相続人3人、法定相続人2人で人数が異なります。この場合の死亡退職金等の非課税限度額は1000万円(=500万円×2人)です。特定の人に相続放棄の意思表示があっても法定相続人の数は変わらないので、恣意性の介入を防げるんですね。

 

以上が相続人と法定相続人の数の違いや考え方の違いです。次に死亡退職金等の非課税限度額の計算方法を数字を用いて解説します。

 

【具体例】死亡退職金の非課税枠の計算方法

上の親族図表に出てくる各相続人の退職手当金の非課税枠を計算します。被相続人は父です。配偶者の妻がいて、長男、次男、三男の3人の子供がいます。ただ長男は相続を放棄している状況です。

 

父の死亡で相続人などが取得した退職手当金は以下のとおりです。

 

<退職手当金>

 

・妻3500万円

・長男1000万円(放棄)

・次男2500万円

・三男2000万円

 

相続人を確認します。配偶者相続人には常に相続人になりますので妻は相続人です。血族相続人は子どもがいるので第1順位の次男と三男です。長男は相続を放棄していますので相続人から除かれます。すなわち民法上の相続人は妻、次男、三男の3人です。

 

法定相続人はどうでしょう。放棄がなかったものとした場合における相続人なので、妻、長男、次男、三男の4人です。

 

<①非課税枠>

 

500万円x法定相続人の数4人=2000万円

 

非課税限度額は「500万円x法定相続人の数」でした。

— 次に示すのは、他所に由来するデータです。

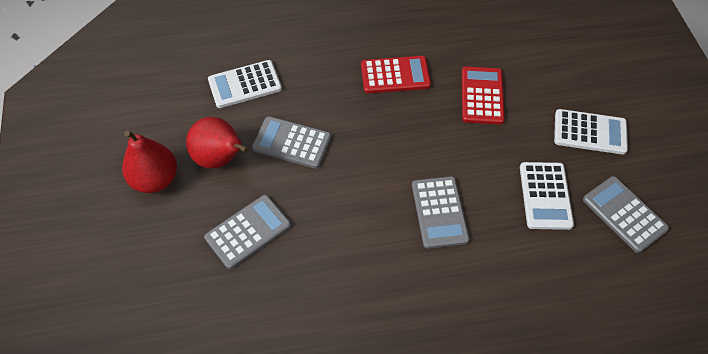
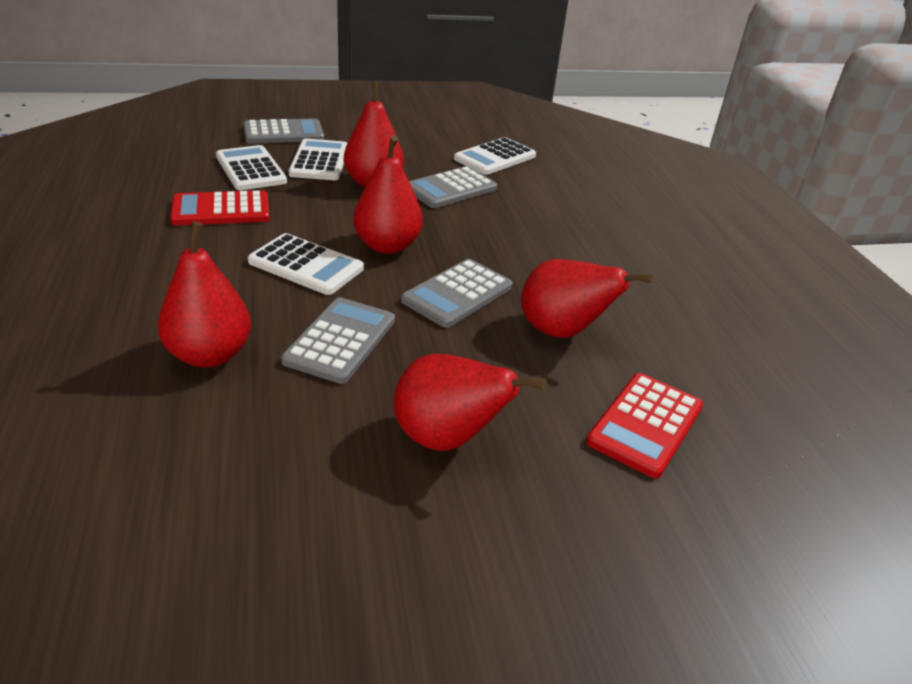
red pear: [122,130,177,193] [186,117,249,169] = 2 -> [158,221,251,368] [344,81,404,187] [353,135,423,254] [393,353,547,451] [521,259,653,338] = 5
white calculator: [208,60,282,108] [520,162,574,230] [554,109,628,155] = 3 -> [216,145,287,190] [248,233,364,295] [289,139,347,180] [454,137,536,175] = 4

したがって500万円に法定相続人の数の4を乗じた2000万円が非課税枠です。

 

<②相続人が取得した退職手当金等の合計額>

 

・妻・・・3500万円

・次男・・・2500万円

・三男・・・2000万円 合計8000万円

 

非課税枠は相続人が使える制度なので、相続を放棄している長男の退職手当金1000万円は集計対象から除かれます。相続人だけで合計します。相続人が取得した保険金の合計額は1億円です。相続人が取得した保険金の合計額が非課税枠を超える本ケースでは、非課税限度額は金額が少ない方の2000万円です。この場合は非課税枠を各相続人に按分する必要があります。

 

<③各人の非課税枠>

 

①<② ∴2000万円

 

・妻・・・200万円×(3500万円/8000万円)=875万円

・次男・・・2000万円×(2500万円/8000万円)=625万

・三男・・・2000万円×(2000万円/8000万円)=500万円

 

非課税は相続人だけの規定ですので、相続人ではない長男に非課税の適用はありません。法定相続人の中にはカウントされるますが、非課税制度自体の適用はできません。

 

各相続人の課税される退職手当金等の金額も載せておきます。

 

<④課税される退職手当金等>

 

・妻3500万円-非課税875万円=2625万円

・長男1000万円(放棄)-非課税0※=1000万円

・次男2500万円-非課税625万円=1875万円

・三男2000万円-非課税500万円=1500万円

 

※長男は相続放棄をしていて相続人ではないので非課税の適用はありません。